(Items from a dataset)
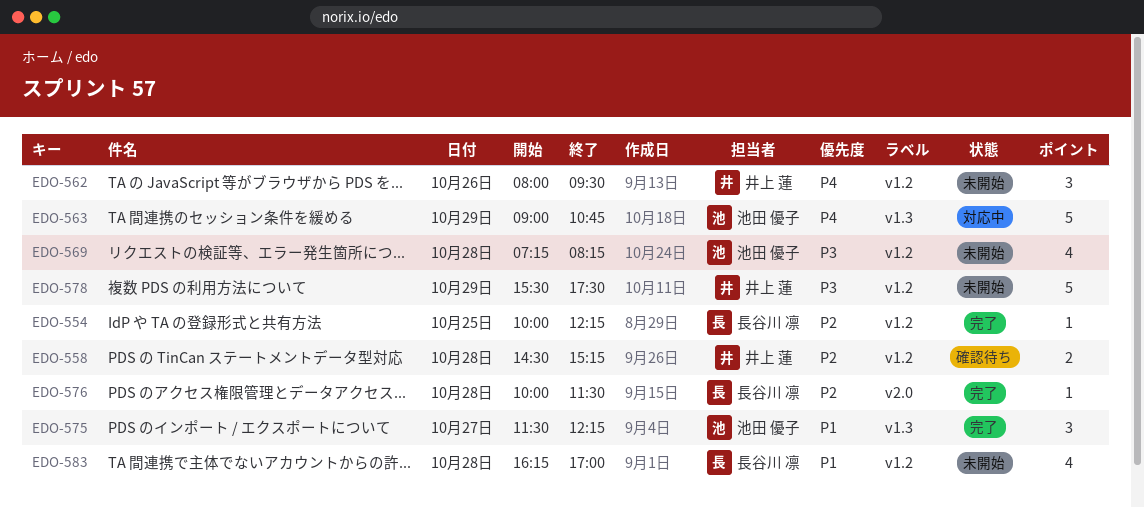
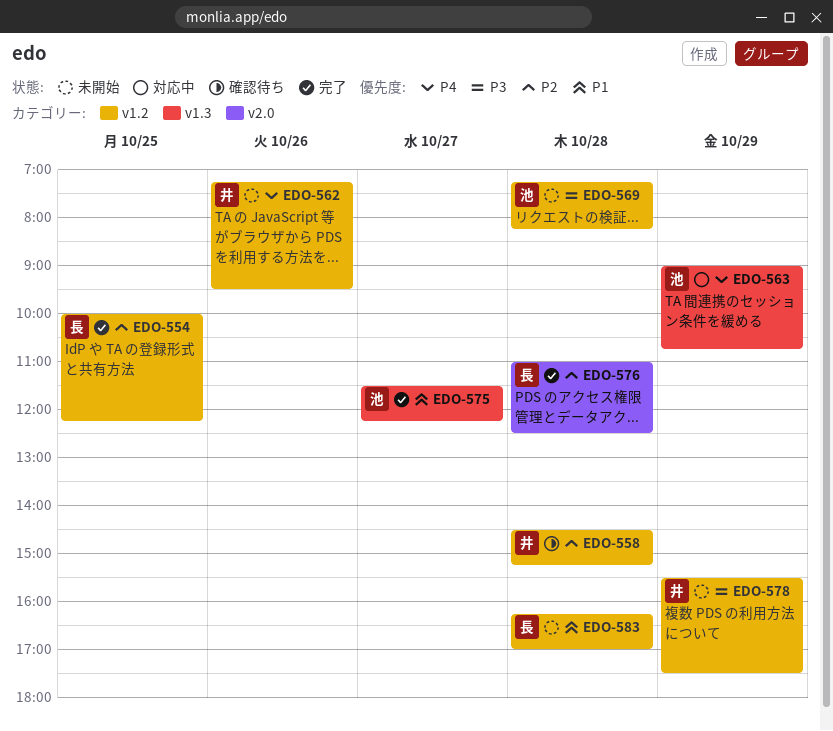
EDO-562, begins: 08:00 -> 07:15
EDO-576, begins: 10:00 -> 11:00
EDO-576, ends: 11:30 -> 12:30

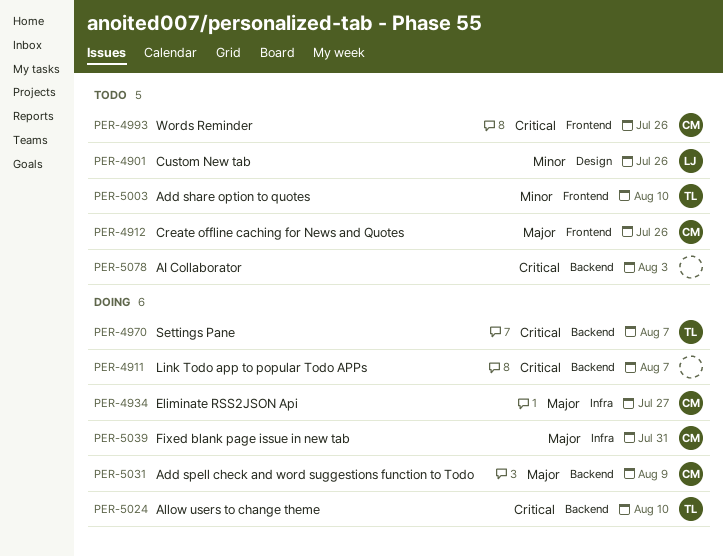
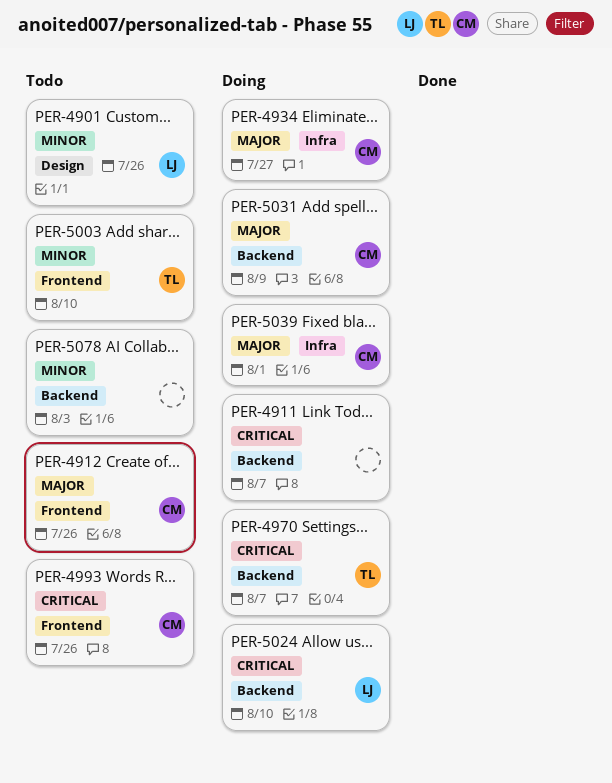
PER-5024, owner: TL -> LJ
PER-5039, due: Jul 31 -> Aug 1
PER-5078, priority: Critical -> Minor

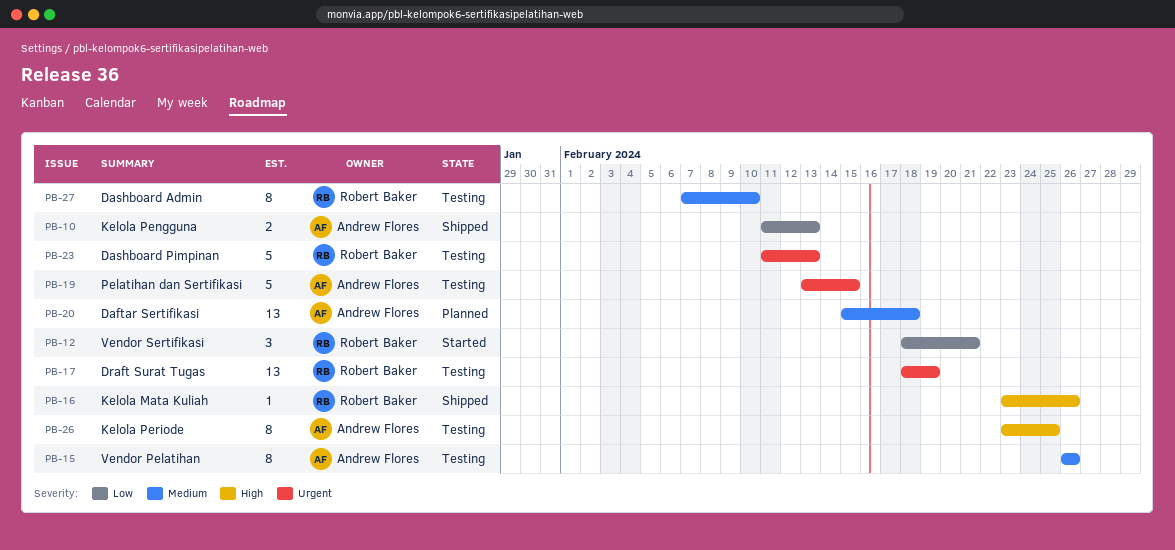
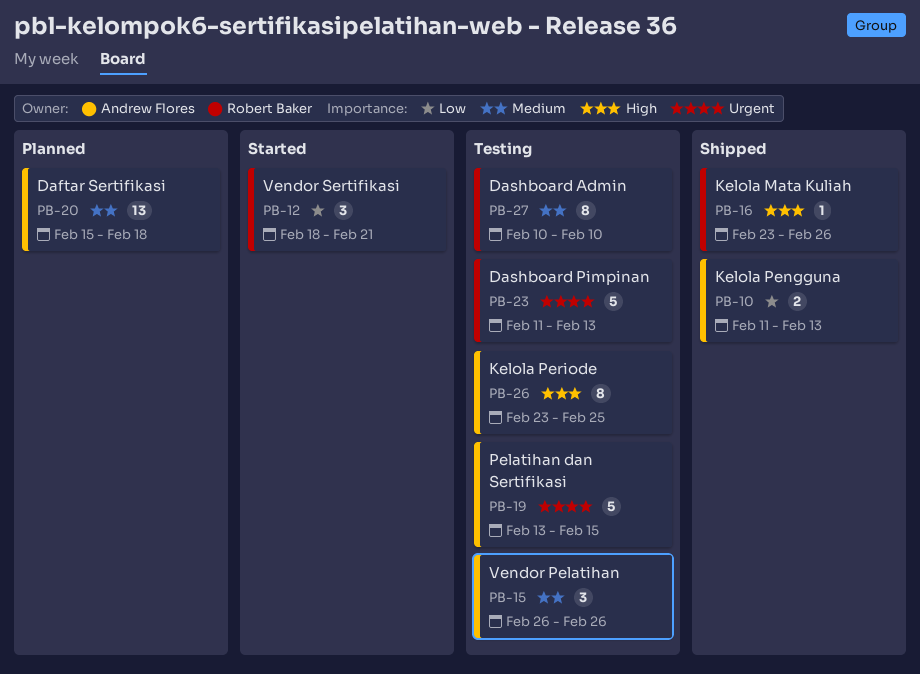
PB-15, estimate: 8 -> 3
PB-17: present -> none
PB-27, start: Feb 7 -> Feb 10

▶ [WHAT TO DO]: Exactly as written, set down each line of the records, leaving out the pictures.

▶ [RESPONSE AREA]:
EDO-562, begins: 08:00 -> 07:15
EDO-576, begins: 10:00 -> 11:00
EDO-576, ends: 11:30 -> 12:30

PER-5024, owner: TL -> LJ
PER-5039, due: Jul 31 -> Aug 1
PER-5078, priority: Critical -> Minor

PB-15, estimate: 8 -> 3
PB-17: present -> none
PB-27, start: Feb 7 -> Feb 10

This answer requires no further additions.